No. 195580), the Grandfather test was originally intended to look into the citizenship of
the individuals who ultimately own and control the shares of stock of a corporation for
purposes of determining compliance with the constitutional requirement of Filipino
ownership.
The shareholdings should ideally be traced (i.e. grandfathered) to the point where natural
persons hold the shares. However, this may be impractical and a limit must be set when
tracing through the corporate layers to attribute nationality. Citing a memorandum from
the Securities and Exchange Commission (SEC), the Supreme Court noted the
suggestion of the SEC to apply the Grandfather Rule on two levels of corporate relations
for publicly-held corporations or where shares are traded in the stock exchange, and to
three levels for closely held ones or those which are not traded in any stock exchange.
Clearly, the limits should not go beyond the level of what is reasonable.
The Supreme Court clarified the role of these tests in determining compliance with the
required Filipino equity threshold. The Court explained that the use of the Grandfather

Rule is a supplement to the Control Test in implementing the wisdom of the


Filipinization provisions of the Constitution.
The Supreme Court recognized the intention of the framers of the Constitution to apply
the Grandfather Rule in cases where there is corporate layering. It likewise noted that
corporate layering, while admittedly allowed by the Foreign Investment Act, becomes
illegal if used to circumvent the Constitution and other applicable laws.

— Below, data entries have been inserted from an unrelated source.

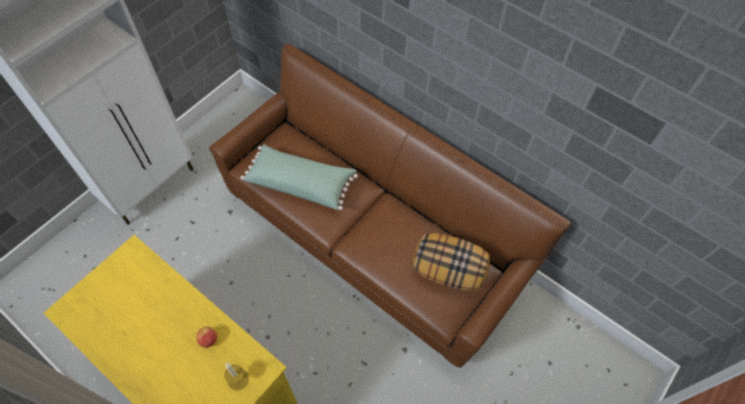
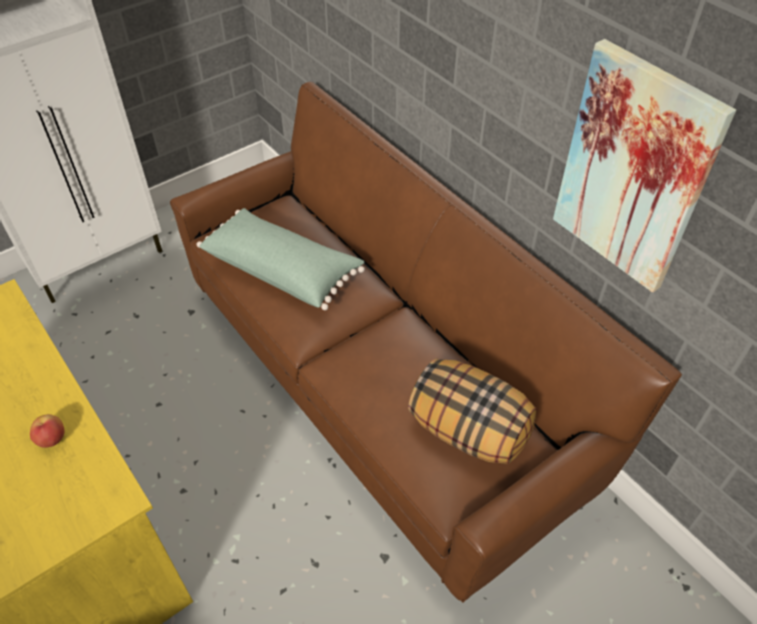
camera: 15 degrees right, 10 degrees down
candle [225,363,249,390] -> none
none -> picture [553,39,736,292]

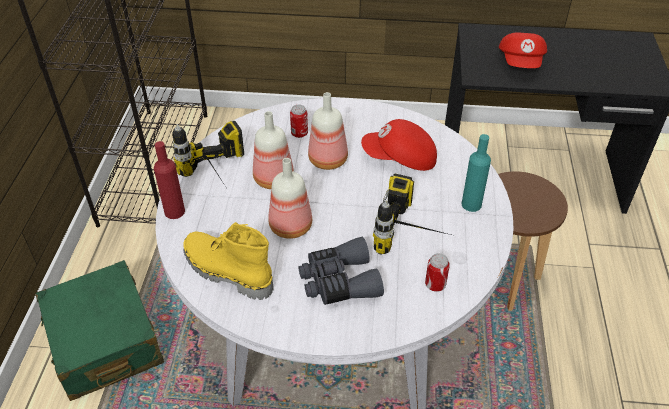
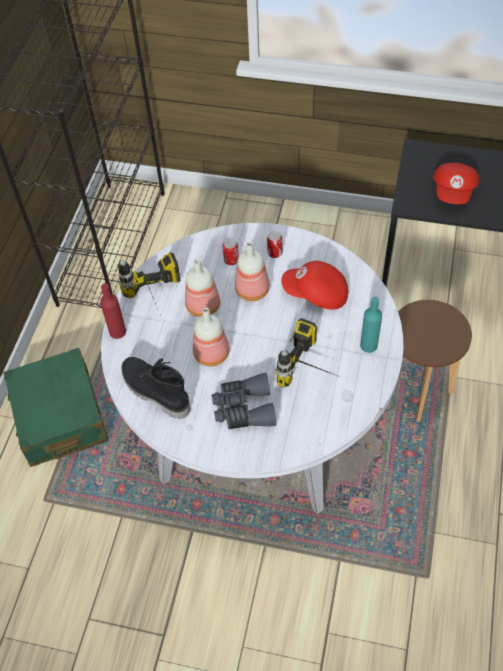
camera: 10 degrees right, 10 degrees up
yellow boot [183,222,274,300] -> black boot [121,357,191,419]
can [425,253,450,292] -> can moved to [267,231,282,258]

The Court further discussed that the Grandfather Rule applies only when the 60-40
Filipino-foreign ownership is in doubt or where there is reason to believe that there is
non-compliance with the provisions of the Constitution on the nationality restriction.
How then we do we determine the existence of doubt? In its Resolution, the high court
clarified that doubt does not automatically mean the mere failure of the Filipino
ownership to meet the 60% threshold of the corporations equity. Doubt refers to
various indicia that the beneficial ownership and control of the corporation do not in
fact reside in Filipino shareholders but in foreign stakeholders.

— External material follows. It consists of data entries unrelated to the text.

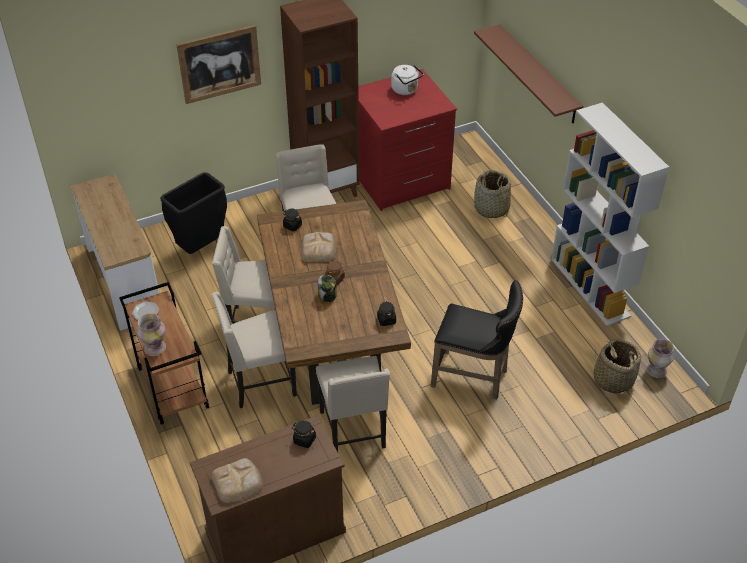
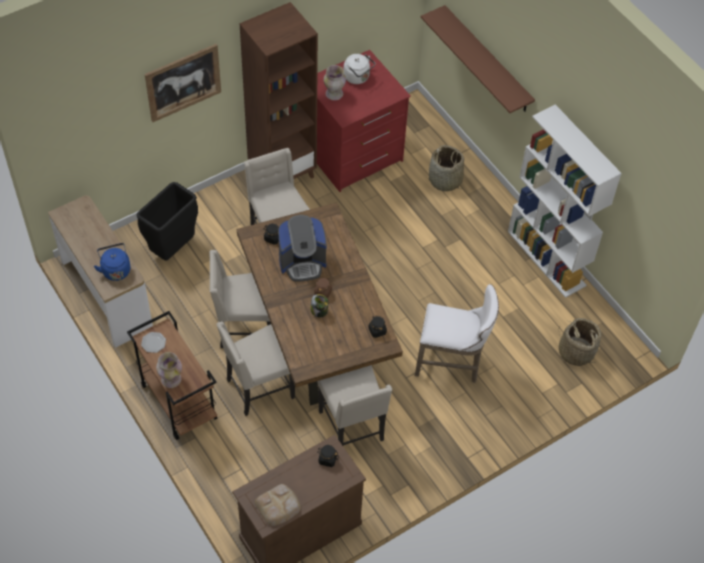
camera: 10 degrees left, 10 degrees up
bread [301,232,336,262] -> coffee machine [278,215,327,282]
black stool [431,280,523,400] -> white stool [415,284,499,383]
vase [646,339,674,378] -> vase moved to [324,65,346,100]
none -> blue kettle [94,243,130,281]

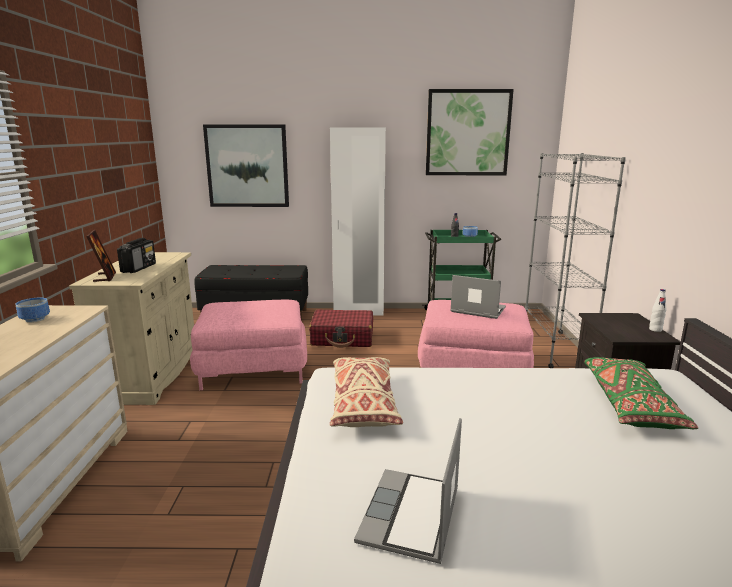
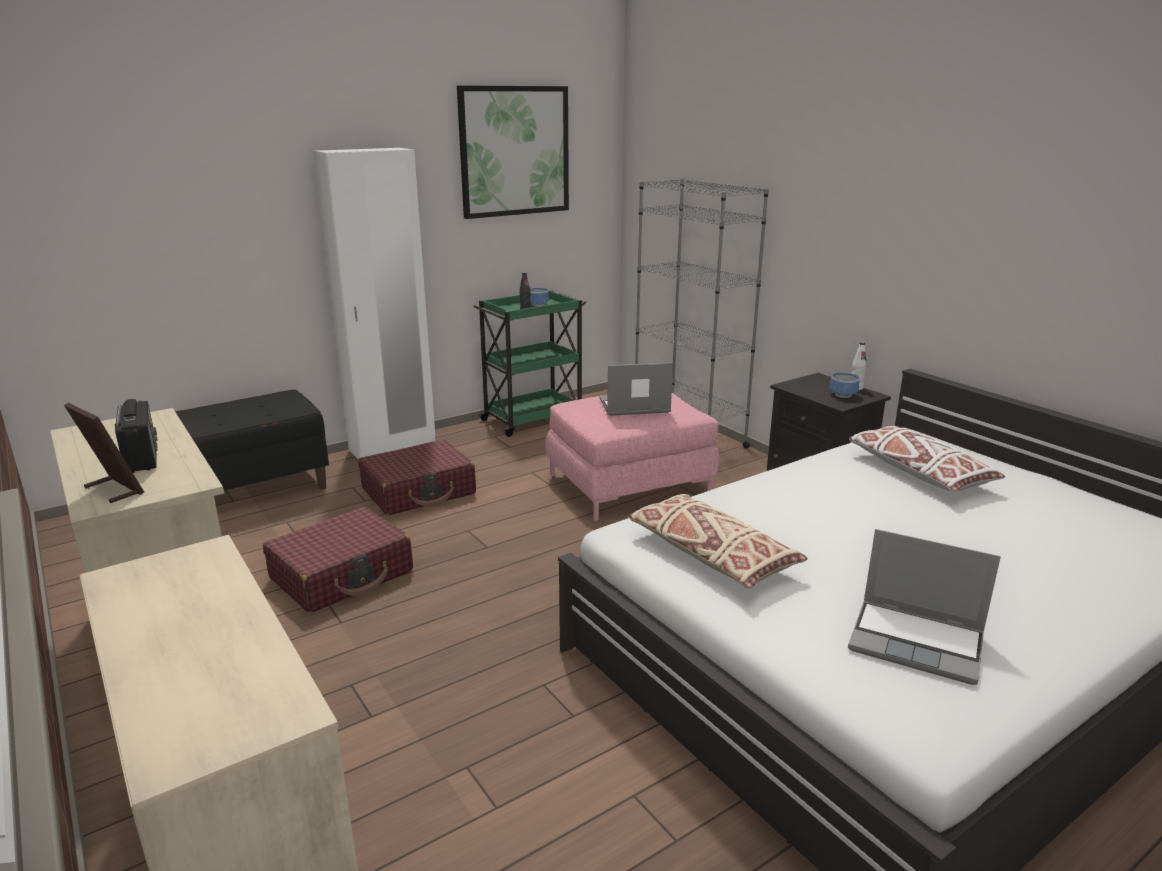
camera: 35 degrees left, 5 degrees up
bowl [16,298,50,323] -> bowl moved to [830,373,860,398]
pink ottoman [190,300,307,390] -> red suitcase [263,507,413,613]
picture [203,124,289,207] -> none
laptop [354,418,462,564] -> laptop turned 45 degrees counterclockwise [848,529,1001,685]
green pillow [584,357,698,429] -> white pillow [849,426,1005,492]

To demonstrate these signs of doubt, the Court referred to the indicators of a dummy
status as identified in a Department of Justice Opinion on the Anti-Dummy Law. These
would be where the foreign investors provide practically all the funds and technological
support for a joint venture undertaken with their Filipino partners, and where such
foreign investors get to manage the company even while being minority stockholders.
In the Narra Nickel Mining case, the Supreme Court found that while the petitioning
corporations complied with the Control Test, factual circumstances nonetheless raise
doubt as to their true nationality and therefore requires the application of the
Grandfather Rule. Some of the indicators of doubt found by the Court in the said case
are the following: (1) the three mining corporations had the same 100% Canadian owned
foreign investor, (2) the similar corporate structure and shareholder composition of the
three corporations, (3) a major Filipino shareholder within the corporate layering did not
pay any amount with respect to its subscription, and (4) the dubious act of the foreign
investor in conveying its interests in the mining corporations to another domestic
corporation, among others. These instances demonstrate that corporate layering was
utilized to allow a foreign corporation to gain control of these mining corporations in the
Philippines.
After applying the Grandfather Rule, the Supreme Court was able to trace and conclude
that the Filipino shareholders did not actually have the required amount of control and
beneficial ownership in the mining companies, and consequently failed to comply with
the nationality requirement under the Constitution.

In a fitting ending, the Supreme Court enunciated its original April 2014 decision that
the Control Test is still the prevailing mode of determining whether or not a corporation
is a Filipino corporation. It is only in case of doubt, based on the attendant facts and
circumstances of the case, that the Grandfather Rule is applied.